### [What to work on]
Can you return, character for character, the lines of the items that begin with the line containing "USB2U Trade Team Support Movember Campaign" and end with the line containing "faced by men.", including both of those lines?

[Stored data entries]
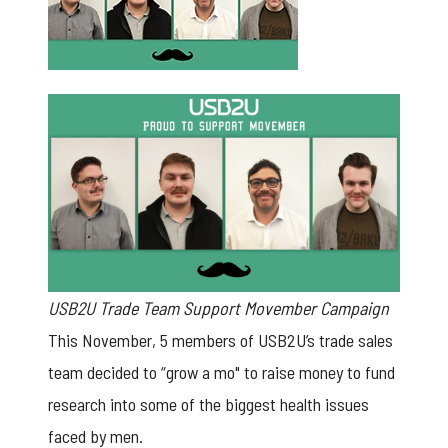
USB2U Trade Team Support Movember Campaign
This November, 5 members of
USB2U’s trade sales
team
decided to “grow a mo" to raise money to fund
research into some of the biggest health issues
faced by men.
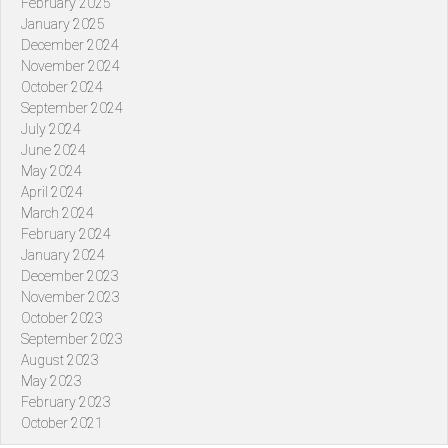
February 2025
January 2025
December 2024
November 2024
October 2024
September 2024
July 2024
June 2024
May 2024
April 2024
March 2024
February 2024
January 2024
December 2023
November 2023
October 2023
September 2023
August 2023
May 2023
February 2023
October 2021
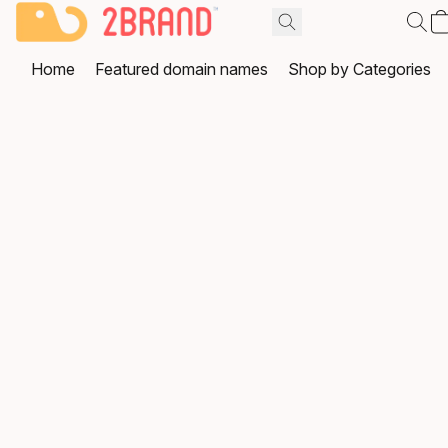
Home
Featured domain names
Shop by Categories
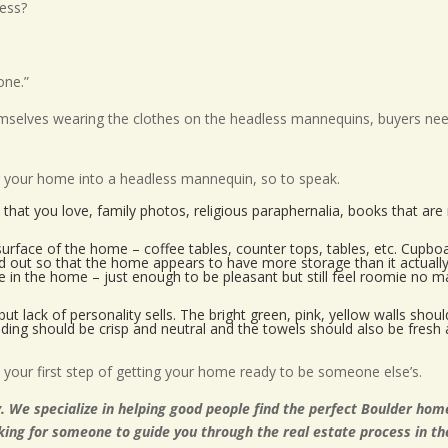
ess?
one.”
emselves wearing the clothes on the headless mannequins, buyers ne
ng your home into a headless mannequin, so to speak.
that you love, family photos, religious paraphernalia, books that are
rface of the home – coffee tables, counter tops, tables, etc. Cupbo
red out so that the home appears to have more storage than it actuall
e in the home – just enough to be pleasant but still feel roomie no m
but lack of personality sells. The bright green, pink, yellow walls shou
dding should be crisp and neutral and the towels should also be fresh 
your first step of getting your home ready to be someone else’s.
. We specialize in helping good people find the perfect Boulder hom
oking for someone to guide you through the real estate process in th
---
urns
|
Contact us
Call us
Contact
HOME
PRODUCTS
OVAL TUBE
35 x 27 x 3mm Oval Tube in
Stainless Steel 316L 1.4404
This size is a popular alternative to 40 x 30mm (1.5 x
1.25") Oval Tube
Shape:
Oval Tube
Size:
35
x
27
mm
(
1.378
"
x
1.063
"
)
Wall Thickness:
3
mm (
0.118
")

### [Output for this task]
USB2U Trade Team Support Movember Campaign
This November, 5 members of
USB2U’s trade sales
team
decided to “grow a mo" to raise money to fund
research into some of the biggest health issues
faced by men.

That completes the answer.